Their report Moving Past Net Migration shows 71% of people moving to Utah are White or non-Hispanic. That is more diverse than Utah’s current population.
“About 78% of Utah’s [current] population is white, or non-Hispanic,” Hunt said.
The report also showed the majority of those moving to Utah are coming from other Western states or Texas.
- In-migrants make up 4% of Utah’s population, or 133,000 people, and 25,000 of those in-migrants moved from abroad.
- There are almost 95,000 domestic out-migrants.
- A quarter of in-migrants were originally born in Utah, and 35% of domestic out-migrants were born in Utah.
- At least half of Utah’s in- and domestic out-migrants originated from or departed to other Western states or Texas.
- Utah is not even in the top 10 recipient states of California’s out-migrants.
- In-migrants are 71% White alone, non-Hispanic or Latino, while non-moving Utah residents are 78% White alone, non-Hispanic or Latino.
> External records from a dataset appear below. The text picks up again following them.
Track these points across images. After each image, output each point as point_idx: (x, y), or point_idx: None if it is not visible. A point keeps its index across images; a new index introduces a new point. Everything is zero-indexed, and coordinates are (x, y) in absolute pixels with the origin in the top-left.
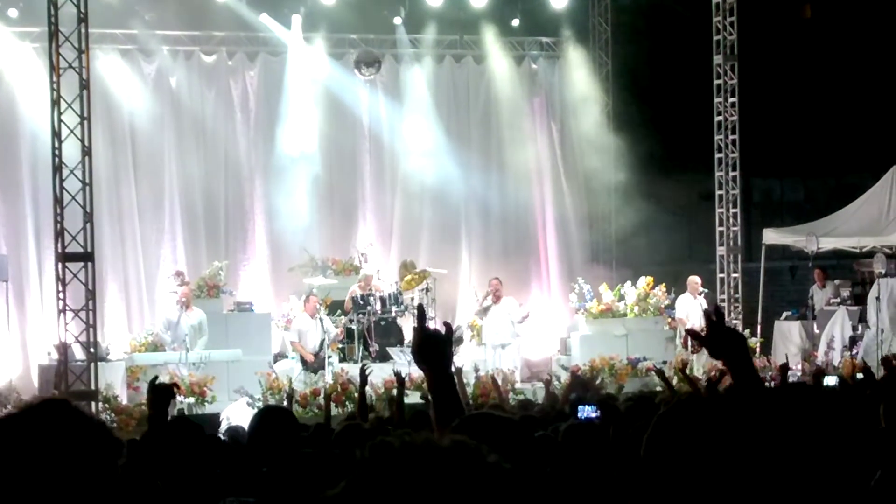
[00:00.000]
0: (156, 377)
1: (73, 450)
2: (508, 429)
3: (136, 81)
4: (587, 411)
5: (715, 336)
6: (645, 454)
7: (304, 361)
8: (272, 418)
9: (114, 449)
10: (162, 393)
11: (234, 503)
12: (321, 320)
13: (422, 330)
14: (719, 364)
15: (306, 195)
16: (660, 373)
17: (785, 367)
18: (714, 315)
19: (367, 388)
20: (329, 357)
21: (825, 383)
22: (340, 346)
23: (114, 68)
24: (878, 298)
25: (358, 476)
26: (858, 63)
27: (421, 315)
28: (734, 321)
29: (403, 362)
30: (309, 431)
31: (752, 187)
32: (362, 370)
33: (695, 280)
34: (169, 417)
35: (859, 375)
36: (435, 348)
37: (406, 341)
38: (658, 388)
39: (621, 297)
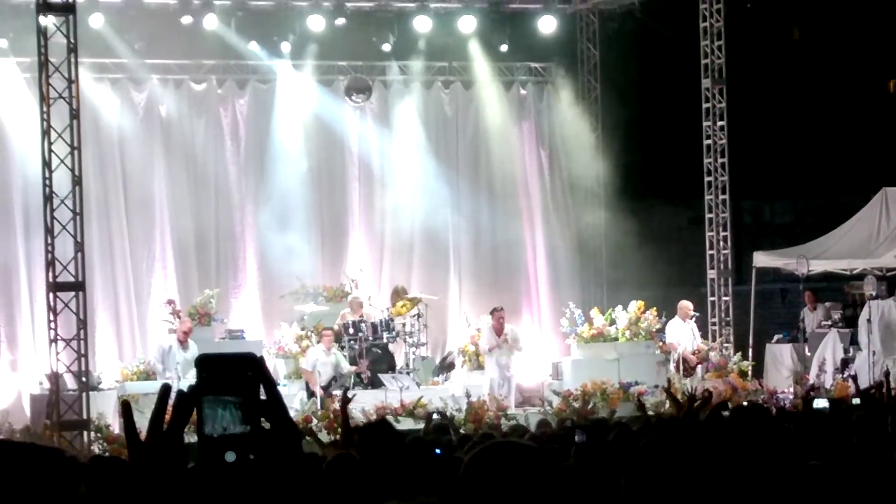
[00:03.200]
0: (125, 401)
1: (21, 483)
2: (534, 459)
3: (126, 110)
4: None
5: None
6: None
7: (309, 391)
8: None
9: (70, 475)
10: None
11: None
12: (335, 355)
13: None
14: (710, 387)
15: (297, 222)
16: (667, 390)
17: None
18: None
19: (359, 414)
20: (332, 392)
21: (815, 406)
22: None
23: (104, 97)
24: (869, 320)
25: None
26: (847, 84)
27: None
28: (725, 344)
29: (395, 388)
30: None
31: (742, 210)
32: (344, 395)
33: (685, 304)
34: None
35: (856, 400)
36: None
37: (398, 367)
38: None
39: (612, 322)
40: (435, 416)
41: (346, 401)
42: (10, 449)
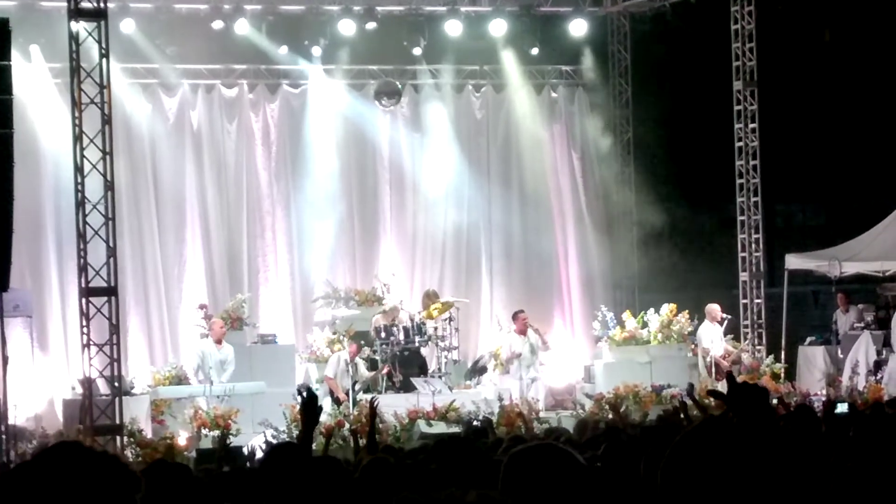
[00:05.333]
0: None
1: (89, 490)
2: (570, 462)
3: (157, 115)
4: None
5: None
6: (662, 481)
7: (335, 399)
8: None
9: (130, 484)
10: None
11: None
12: (356, 364)
13: None
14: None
15: (328, 227)
16: (689, 400)
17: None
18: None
19: (391, 418)
20: (360, 399)
21: (837, 411)
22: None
23: (135, 103)
24: None
25: None
26: (879, 86)
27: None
28: (758, 347)
29: (427, 392)
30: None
31: (774, 213)
32: (371, 402)
33: (713, 308)
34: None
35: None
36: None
37: (430, 371)
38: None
39: (644, 325)
40: (476, 423)
41: (373, 408)
42: (77, 452)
Additionally, both in-migrants and domestic out-migrants not born in Utah are much more racially and ethnically diverse than their Utah-born counterparts.
- In-migrants have a median age of 25 and domestic out-migrants have a median age of 27, compared to the non-moving Utah resident median age of 31.
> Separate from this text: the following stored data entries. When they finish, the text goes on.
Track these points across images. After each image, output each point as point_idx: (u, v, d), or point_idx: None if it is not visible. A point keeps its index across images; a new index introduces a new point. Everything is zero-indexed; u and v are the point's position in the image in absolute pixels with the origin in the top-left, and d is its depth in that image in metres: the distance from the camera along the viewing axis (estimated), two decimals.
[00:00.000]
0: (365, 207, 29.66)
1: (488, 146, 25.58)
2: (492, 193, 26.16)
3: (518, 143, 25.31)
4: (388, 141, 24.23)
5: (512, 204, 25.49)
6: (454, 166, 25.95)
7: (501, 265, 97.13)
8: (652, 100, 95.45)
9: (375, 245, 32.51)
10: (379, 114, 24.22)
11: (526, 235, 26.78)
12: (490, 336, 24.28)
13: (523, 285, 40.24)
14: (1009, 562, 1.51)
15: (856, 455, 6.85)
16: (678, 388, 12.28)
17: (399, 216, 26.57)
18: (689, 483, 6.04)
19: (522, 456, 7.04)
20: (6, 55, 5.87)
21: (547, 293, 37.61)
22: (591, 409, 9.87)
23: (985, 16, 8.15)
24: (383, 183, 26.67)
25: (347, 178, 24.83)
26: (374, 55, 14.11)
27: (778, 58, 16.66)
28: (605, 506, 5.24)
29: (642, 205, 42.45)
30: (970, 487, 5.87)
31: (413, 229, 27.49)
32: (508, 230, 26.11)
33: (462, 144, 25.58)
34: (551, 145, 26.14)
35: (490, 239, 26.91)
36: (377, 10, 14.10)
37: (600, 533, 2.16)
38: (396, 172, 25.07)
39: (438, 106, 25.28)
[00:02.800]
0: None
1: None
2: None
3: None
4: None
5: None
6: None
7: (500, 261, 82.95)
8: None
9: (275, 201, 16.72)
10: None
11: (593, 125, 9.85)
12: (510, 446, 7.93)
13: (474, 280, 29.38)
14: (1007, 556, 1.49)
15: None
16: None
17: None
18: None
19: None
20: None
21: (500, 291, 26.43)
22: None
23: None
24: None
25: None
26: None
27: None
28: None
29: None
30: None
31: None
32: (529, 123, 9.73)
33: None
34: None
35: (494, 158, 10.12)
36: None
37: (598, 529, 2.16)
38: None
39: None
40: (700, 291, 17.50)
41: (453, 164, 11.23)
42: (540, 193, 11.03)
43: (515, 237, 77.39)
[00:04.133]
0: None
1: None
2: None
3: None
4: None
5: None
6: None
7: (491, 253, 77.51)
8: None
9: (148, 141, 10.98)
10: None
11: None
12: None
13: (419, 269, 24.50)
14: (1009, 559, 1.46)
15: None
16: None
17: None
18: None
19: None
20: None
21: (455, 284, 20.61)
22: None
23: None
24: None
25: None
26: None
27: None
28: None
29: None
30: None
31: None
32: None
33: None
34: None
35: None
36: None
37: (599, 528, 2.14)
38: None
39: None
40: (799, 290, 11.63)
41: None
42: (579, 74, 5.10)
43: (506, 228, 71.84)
- Utah in-migrants and domestic out-migrants are more likely to have a Bachelor’s degree (or higher) compared to non-moving Utah residents.
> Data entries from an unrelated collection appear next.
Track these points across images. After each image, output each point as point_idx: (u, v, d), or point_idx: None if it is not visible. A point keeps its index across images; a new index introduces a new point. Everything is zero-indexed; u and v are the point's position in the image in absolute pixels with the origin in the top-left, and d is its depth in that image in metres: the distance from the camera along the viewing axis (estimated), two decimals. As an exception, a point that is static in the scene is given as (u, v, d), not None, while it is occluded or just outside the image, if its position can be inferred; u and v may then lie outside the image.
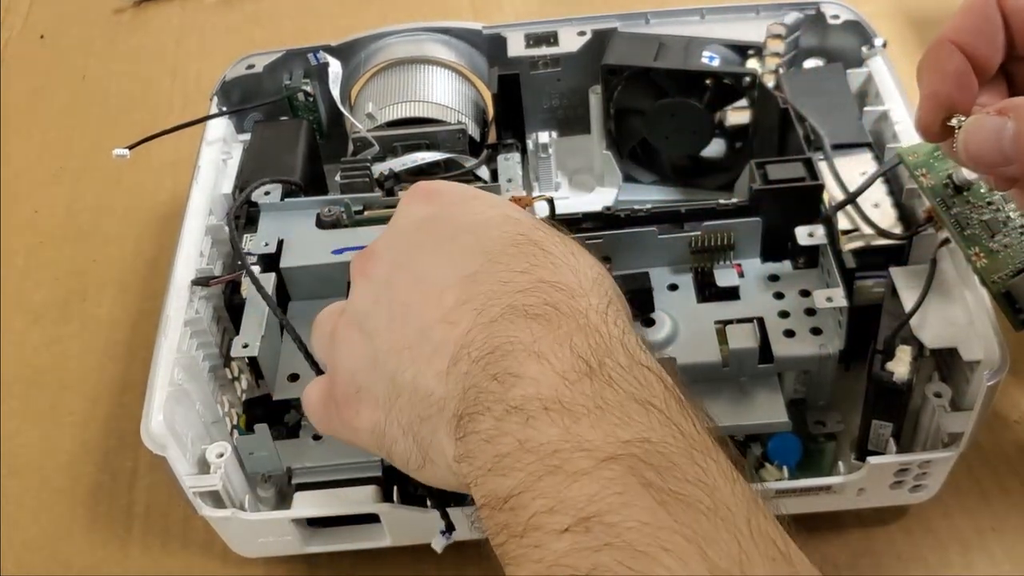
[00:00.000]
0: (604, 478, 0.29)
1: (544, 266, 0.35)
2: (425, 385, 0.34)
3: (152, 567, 0.53)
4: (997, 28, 0.39)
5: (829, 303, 0.47)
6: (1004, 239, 0.44)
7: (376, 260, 0.38)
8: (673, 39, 0.60)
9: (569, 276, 0.34)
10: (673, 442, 0.30)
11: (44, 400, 0.61)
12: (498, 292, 0.34)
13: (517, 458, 0.30)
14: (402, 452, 0.36)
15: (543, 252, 0.35)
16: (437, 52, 0.64)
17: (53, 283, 0.69)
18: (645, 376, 0.32)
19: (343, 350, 0.38)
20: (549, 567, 0.28)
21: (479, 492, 0.31)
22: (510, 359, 0.32)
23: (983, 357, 0.44)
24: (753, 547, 0.28)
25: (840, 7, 0.62)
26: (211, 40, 0.87)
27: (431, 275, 0.36)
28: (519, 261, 0.35)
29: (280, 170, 0.57)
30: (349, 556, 0.51)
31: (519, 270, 0.34)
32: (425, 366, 0.34)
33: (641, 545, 0.27)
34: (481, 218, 0.37)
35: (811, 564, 0.29)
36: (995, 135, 0.37)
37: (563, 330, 0.32)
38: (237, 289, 0.52)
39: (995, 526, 0.51)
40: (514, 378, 0.31)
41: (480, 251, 0.35)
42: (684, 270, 0.52)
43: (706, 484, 0.29)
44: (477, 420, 0.32)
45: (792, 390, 0.50)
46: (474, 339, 0.33)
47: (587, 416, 0.30)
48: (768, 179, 0.51)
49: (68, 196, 0.75)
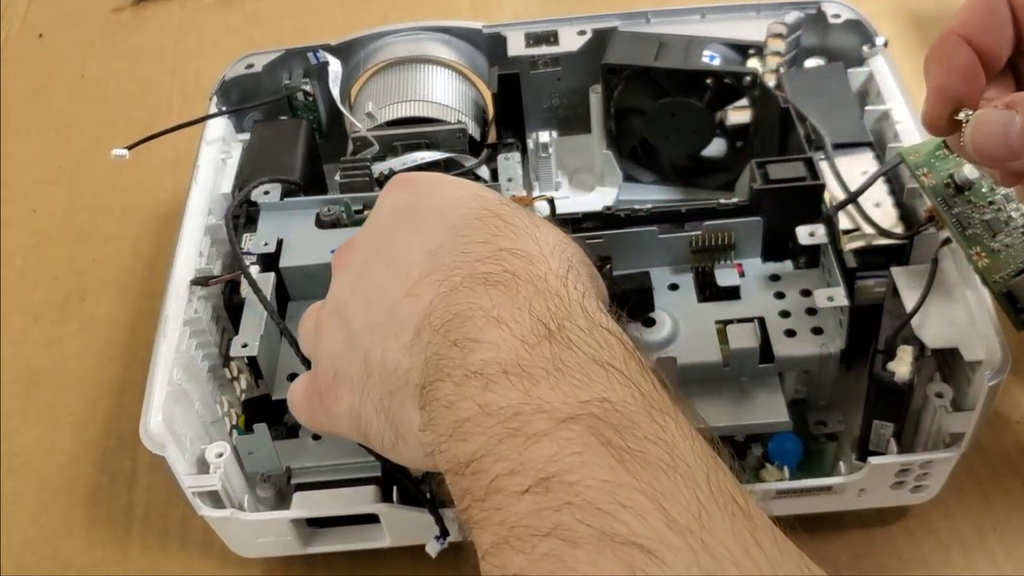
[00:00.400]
0: (563, 438, 0.29)
1: (505, 235, 0.35)
2: (392, 359, 0.35)
3: (151, 567, 0.53)
4: (1005, 21, 0.39)
5: (830, 303, 0.47)
6: (1005, 239, 0.43)
7: (353, 251, 0.40)
8: (674, 38, 0.60)
9: (530, 244, 0.35)
10: (632, 401, 0.30)
11: (43, 400, 0.61)
12: (459, 262, 0.34)
13: (478, 422, 0.30)
14: (377, 431, 0.36)
15: (505, 223, 0.36)
16: (437, 51, 0.64)
17: (52, 283, 0.68)
18: (605, 338, 0.32)
19: (324, 340, 0.39)
20: (510, 528, 0.28)
21: (443, 459, 0.32)
22: (469, 325, 0.32)
23: (984, 357, 0.44)
24: (712, 502, 0.28)
25: (841, 6, 0.62)
26: (210, 39, 0.87)
27: (402, 256, 0.37)
28: (481, 233, 0.35)
29: (279, 170, 0.57)
30: (348, 556, 0.51)
31: (480, 240, 0.35)
32: (393, 341, 0.35)
33: (601, 503, 0.27)
34: (451, 197, 0.38)
35: (769, 519, 0.29)
36: (1002, 129, 0.36)
37: (522, 295, 0.33)
38: (236, 289, 0.52)
39: (996, 527, 0.50)
40: (473, 343, 0.32)
41: (446, 227, 0.36)
42: (685, 270, 0.52)
43: (665, 442, 0.29)
44: (437, 387, 0.32)
45: (793, 390, 0.50)
46: (435, 308, 0.34)
47: (546, 378, 0.30)
48: (769, 179, 0.51)
49: (67, 196, 0.74)
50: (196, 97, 0.74)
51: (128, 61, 0.86)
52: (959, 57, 0.38)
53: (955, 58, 0.38)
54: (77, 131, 0.80)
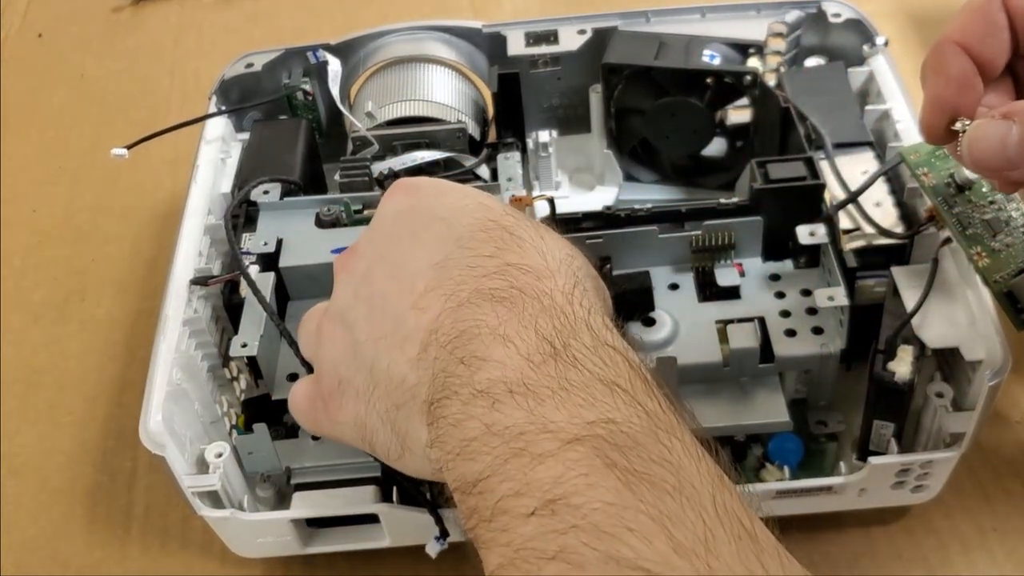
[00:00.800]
0: (569, 460, 0.29)
1: (511, 249, 0.35)
2: (399, 372, 0.35)
3: (151, 567, 0.53)
4: (1002, 27, 0.38)
5: (830, 302, 0.47)
6: (1006, 238, 0.43)
7: (356, 256, 0.39)
8: (674, 38, 0.60)
9: (536, 258, 0.35)
10: (638, 422, 0.30)
11: (43, 400, 0.61)
12: (466, 276, 0.34)
13: (484, 442, 0.30)
14: (383, 442, 0.36)
15: (511, 236, 0.36)
16: (437, 51, 0.64)
17: (52, 283, 0.68)
18: (610, 356, 0.32)
19: (326, 345, 0.39)
20: (516, 551, 0.28)
21: (450, 477, 0.32)
22: (476, 342, 0.32)
23: (985, 357, 0.44)
24: (718, 525, 0.28)
25: (841, 5, 0.62)
26: (210, 39, 0.87)
27: (406, 265, 0.36)
28: (487, 245, 0.35)
29: (279, 169, 0.57)
30: (348, 556, 0.51)
31: (486, 254, 0.35)
32: (398, 354, 0.35)
33: (606, 526, 0.27)
34: (455, 206, 0.38)
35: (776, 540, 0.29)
36: (1000, 140, 0.36)
37: (528, 312, 0.33)
38: (236, 288, 0.52)
39: (997, 527, 0.50)
40: (480, 361, 0.32)
41: (451, 238, 0.36)
42: (685, 269, 0.52)
43: (671, 463, 0.29)
44: (445, 405, 0.32)
45: (793, 390, 0.50)
46: (442, 324, 0.34)
47: (551, 397, 0.30)
48: (769, 178, 0.51)
49: (66, 195, 0.74)
50: (195, 97, 0.74)
51: (127, 61, 0.86)
52: (955, 66, 0.38)
53: (951, 67, 0.38)
54: (76, 131, 0.80)
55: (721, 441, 0.50)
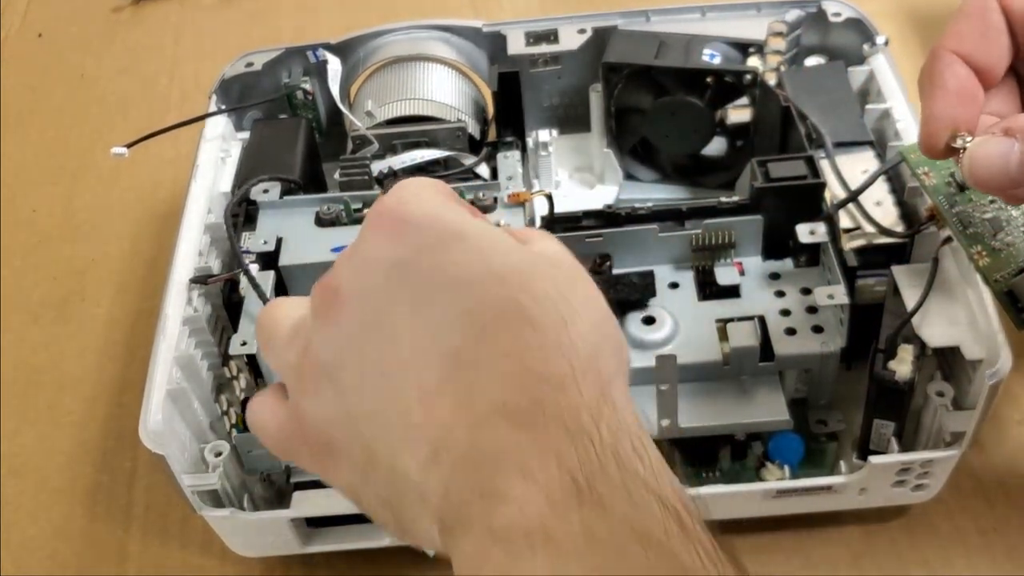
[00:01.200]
0: None
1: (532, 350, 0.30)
2: (403, 468, 0.31)
3: (151, 567, 0.53)
4: (1000, 31, 0.37)
5: (831, 301, 0.47)
6: (1006, 237, 0.43)
7: (340, 304, 0.33)
8: (674, 37, 0.60)
9: (560, 362, 0.30)
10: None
11: (43, 400, 0.61)
12: (481, 380, 0.30)
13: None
14: (381, 520, 0.33)
15: (532, 328, 0.30)
16: (437, 50, 0.64)
17: (51, 283, 0.68)
18: (641, 496, 0.28)
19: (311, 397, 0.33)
20: None
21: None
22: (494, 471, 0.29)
23: (985, 356, 0.44)
24: None
25: (842, 5, 0.62)
26: (209, 38, 0.87)
27: (408, 342, 0.31)
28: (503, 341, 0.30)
29: (279, 168, 0.57)
30: (348, 556, 0.51)
31: (503, 353, 0.30)
32: (401, 447, 0.31)
33: None
34: (461, 275, 0.32)
35: None
36: (1002, 159, 0.35)
37: (551, 438, 0.29)
38: (235, 287, 0.52)
39: (997, 526, 0.50)
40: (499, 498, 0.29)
41: (460, 324, 0.31)
42: (685, 268, 0.52)
43: None
44: (458, 535, 0.29)
45: (793, 389, 0.50)
46: (456, 436, 0.30)
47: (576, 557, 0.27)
48: (769, 177, 0.51)
49: (66, 195, 0.74)
50: (195, 96, 0.74)
51: (127, 60, 0.86)
52: (953, 78, 0.37)
53: (948, 80, 0.37)
54: (76, 130, 0.80)
55: (721, 440, 0.50)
“We have a lot of people that are moving here for going to college, there’s also a lot of people here, moving here for economic opportunity,” Hunt said. “And just in general younger people are likely to move.”
Are Californians are moving to Utah?
Hunt says, yes, and no.
“It’s not a number that is insignificant to Utah but when you compare it to kind of where California is sending a lot of their residents, Utah’s not even in the top 10,” Hunt added.
She says many Californians are ending up in Oregon, Washington, Nevada, and Arizona.
People do move back
About 25% of the in-migrants are people who were born in Utah and left, and are coming back. That surprised Hunt, she said.
“Some people really think that a lot of people that are moving into Utah are people returning, they’ve had families and they want to come back and be closer tot heir family, or they go away for a mission or college and then the come back.”
As Utah’s fertility rate declines, Hunt said studying net and return migration will help shape Utah’s population.
“As migration becomes a more consistent contributor to Utah’s population growth, more questions are surfacing about who these recent migrants are and how their demographics compare to current Utah residents.”